To call Tod Huetet Uebel black metal would be misleading. Hailing from Lisban, Portugal, this duo plays a particularly aggressive brand of post-black. While the almost constant, hammering blastbeats and shrieks are familiar to the former genre, the inclusion of death metal vocals and post-metal guitar work stop it short of riding alongside acts like Mayhem or Darkthrone. That having been said, don't expect to hear Drudkh or Ghost Bath either. These guys are animals.
For the most part, Malicia is a no holds barred marathon. The drums absolutely shine in their relentless calisthenics. I am someone who is not fond of the endless blastbeat, but Tod Huetet Uebel manage to berate you with them just long enough before switching to an equally enthralling double bass, new cymbal pattern, or machine-gun tom fill.
When paired with the absolutely hellish vocals and ringing, wall-of-sound guitars; Malicia has an absolutely suffocating atmosphere. I mined my varied musical tastes to most aptly describe these vocals, but the best comparison I could come up with was the intro track to Slipknot's Iowa. Voices will drag out and overlap in howls, croaks, and hoarse screams that can be quite chilling. Guitars favor rapidly strummed, depressive minor key chords along with the occasional picked hook not unlike a more post-metal version of Immortal's At the Heart of Winter.

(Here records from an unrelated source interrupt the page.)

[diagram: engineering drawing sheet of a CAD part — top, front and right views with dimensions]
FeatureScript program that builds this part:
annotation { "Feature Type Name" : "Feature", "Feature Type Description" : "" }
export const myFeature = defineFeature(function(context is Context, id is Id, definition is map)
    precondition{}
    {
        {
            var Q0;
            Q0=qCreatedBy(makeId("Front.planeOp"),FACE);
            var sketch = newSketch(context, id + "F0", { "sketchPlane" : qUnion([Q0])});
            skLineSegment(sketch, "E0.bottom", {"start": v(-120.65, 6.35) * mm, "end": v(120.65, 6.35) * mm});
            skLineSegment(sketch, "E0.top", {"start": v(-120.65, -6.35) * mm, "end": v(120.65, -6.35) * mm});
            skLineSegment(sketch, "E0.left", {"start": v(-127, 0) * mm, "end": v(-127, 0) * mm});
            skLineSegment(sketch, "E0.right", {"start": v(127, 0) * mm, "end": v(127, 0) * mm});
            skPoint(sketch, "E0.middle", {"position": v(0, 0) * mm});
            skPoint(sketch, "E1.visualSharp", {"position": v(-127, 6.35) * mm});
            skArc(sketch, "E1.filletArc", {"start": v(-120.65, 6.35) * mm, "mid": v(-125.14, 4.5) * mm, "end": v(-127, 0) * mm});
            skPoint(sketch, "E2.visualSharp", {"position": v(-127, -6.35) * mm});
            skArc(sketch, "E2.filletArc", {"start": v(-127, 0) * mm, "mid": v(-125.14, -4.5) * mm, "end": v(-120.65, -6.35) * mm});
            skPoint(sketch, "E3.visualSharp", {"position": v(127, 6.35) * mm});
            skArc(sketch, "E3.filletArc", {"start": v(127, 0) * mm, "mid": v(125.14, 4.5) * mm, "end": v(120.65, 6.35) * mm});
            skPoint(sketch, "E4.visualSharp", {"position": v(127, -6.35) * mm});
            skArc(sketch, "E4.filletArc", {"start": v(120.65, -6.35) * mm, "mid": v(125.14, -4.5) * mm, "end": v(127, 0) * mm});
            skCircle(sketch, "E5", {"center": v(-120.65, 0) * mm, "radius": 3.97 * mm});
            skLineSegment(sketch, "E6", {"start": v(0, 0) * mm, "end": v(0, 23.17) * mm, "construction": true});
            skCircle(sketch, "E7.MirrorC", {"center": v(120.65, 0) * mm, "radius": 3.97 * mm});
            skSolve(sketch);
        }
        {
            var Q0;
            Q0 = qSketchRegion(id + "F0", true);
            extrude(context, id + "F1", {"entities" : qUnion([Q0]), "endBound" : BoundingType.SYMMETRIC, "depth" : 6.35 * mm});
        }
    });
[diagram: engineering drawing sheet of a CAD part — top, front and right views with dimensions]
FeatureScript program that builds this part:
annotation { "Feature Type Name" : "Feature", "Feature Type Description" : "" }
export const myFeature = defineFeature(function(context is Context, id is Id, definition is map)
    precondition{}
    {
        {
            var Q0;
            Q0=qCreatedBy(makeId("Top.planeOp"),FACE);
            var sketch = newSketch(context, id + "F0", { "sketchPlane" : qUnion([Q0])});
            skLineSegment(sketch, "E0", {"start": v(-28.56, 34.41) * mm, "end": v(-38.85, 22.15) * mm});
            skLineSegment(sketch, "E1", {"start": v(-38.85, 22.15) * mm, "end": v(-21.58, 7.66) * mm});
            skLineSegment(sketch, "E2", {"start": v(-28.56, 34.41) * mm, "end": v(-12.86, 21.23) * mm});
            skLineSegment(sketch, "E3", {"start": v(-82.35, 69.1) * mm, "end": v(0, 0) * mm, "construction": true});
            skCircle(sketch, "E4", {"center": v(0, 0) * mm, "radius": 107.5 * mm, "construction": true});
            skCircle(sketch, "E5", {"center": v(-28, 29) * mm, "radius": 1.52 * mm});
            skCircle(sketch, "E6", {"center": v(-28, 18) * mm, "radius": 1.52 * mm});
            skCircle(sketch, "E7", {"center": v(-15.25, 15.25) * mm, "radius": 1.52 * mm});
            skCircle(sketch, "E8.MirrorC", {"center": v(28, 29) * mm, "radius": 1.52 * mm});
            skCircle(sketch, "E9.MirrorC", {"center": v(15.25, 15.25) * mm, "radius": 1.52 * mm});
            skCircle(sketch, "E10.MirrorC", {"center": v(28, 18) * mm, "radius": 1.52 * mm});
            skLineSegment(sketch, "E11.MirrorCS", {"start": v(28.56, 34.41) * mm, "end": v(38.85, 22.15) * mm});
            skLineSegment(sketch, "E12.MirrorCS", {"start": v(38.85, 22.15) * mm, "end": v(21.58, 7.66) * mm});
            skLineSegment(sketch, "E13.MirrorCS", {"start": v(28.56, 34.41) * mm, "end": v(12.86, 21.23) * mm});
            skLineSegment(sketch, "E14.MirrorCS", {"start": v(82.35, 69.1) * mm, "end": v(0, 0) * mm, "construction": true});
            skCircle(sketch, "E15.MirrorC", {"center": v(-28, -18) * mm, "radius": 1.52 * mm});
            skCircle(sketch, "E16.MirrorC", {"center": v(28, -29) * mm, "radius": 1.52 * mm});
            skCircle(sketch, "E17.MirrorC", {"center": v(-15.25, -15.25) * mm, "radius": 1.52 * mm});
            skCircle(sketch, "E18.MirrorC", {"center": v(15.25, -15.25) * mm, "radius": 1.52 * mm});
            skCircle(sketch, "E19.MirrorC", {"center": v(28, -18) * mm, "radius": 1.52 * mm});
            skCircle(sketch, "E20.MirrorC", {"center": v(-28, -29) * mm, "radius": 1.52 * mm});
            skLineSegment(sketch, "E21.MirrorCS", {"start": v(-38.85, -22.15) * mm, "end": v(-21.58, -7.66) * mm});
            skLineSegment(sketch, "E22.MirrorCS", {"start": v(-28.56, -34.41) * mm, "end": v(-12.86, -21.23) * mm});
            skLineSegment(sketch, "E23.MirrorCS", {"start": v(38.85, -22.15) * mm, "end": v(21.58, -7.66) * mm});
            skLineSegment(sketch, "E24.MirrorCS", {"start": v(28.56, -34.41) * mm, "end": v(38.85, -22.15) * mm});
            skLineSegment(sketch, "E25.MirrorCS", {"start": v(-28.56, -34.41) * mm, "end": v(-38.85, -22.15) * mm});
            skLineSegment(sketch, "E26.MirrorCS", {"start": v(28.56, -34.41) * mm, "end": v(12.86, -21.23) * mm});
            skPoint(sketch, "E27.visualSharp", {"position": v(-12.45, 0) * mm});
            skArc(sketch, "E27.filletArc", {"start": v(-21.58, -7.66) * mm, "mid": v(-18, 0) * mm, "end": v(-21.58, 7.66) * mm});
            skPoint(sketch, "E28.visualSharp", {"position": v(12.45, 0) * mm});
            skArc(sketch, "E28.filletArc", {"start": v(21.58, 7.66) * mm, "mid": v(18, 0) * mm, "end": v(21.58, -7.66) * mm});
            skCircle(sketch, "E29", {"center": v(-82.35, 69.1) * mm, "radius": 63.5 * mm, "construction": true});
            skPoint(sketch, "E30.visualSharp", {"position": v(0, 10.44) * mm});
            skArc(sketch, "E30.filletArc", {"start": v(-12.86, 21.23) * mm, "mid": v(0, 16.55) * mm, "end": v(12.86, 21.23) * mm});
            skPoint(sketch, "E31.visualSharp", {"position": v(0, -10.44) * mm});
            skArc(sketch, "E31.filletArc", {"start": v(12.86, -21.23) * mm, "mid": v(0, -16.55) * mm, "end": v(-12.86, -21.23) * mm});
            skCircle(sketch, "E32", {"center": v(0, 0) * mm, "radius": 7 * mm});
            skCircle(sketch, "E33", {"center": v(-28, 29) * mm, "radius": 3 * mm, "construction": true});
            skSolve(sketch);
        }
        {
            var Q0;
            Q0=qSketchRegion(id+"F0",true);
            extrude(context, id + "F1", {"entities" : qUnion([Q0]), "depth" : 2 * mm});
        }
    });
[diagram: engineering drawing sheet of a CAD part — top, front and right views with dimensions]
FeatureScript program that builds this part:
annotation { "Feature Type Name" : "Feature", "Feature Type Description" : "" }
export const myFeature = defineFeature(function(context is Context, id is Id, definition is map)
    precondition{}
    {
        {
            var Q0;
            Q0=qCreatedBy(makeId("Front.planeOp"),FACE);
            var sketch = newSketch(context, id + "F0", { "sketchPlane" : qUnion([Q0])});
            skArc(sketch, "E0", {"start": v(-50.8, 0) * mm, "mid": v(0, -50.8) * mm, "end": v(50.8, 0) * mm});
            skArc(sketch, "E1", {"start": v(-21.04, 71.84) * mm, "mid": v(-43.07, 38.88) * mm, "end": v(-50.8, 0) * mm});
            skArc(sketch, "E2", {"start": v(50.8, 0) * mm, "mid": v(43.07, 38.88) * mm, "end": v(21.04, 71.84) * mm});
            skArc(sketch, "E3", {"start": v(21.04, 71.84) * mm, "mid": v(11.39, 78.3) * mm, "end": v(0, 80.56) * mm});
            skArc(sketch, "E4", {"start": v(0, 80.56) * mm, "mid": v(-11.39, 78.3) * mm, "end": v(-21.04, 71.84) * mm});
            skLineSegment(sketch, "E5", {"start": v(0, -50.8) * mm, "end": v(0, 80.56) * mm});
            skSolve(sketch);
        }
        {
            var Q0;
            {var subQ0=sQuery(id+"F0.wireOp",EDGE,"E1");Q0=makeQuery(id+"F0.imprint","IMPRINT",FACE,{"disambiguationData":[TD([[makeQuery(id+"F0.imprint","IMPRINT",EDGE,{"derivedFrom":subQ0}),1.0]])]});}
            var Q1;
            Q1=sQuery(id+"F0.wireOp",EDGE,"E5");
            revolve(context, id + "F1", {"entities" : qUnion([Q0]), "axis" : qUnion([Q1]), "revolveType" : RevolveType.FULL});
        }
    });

Yet for all of its intensity, Malicia is not something I really bang my head to. The onslaught paradoxically permeates a strange, soothing quality. It reminds me of the comfort I find in listening to a particularly heavy thunderstorm through the bedroom window. There are also a few breaks in the action that further showcase the album's more calming attributes. The opening guitar line and other moments like on “I” feature some cleaner, traditional post metal leads, while “XII” features an interlude that brought strong comparisons to Tool's “Schism.”
Final verdict: instant buy. I was already eying the price tag on this one after the first track. Luckily for everyone, the added bonus was that this is a pay-what-you-want on bandcamp. Who could say no to that? Between the malice-filled vocals and the ineffable drumming, Malica lept into the top 10 albums I have heard from this year so far (and that number is pretty high already). Check it out today and support yet another solid up-and-comer.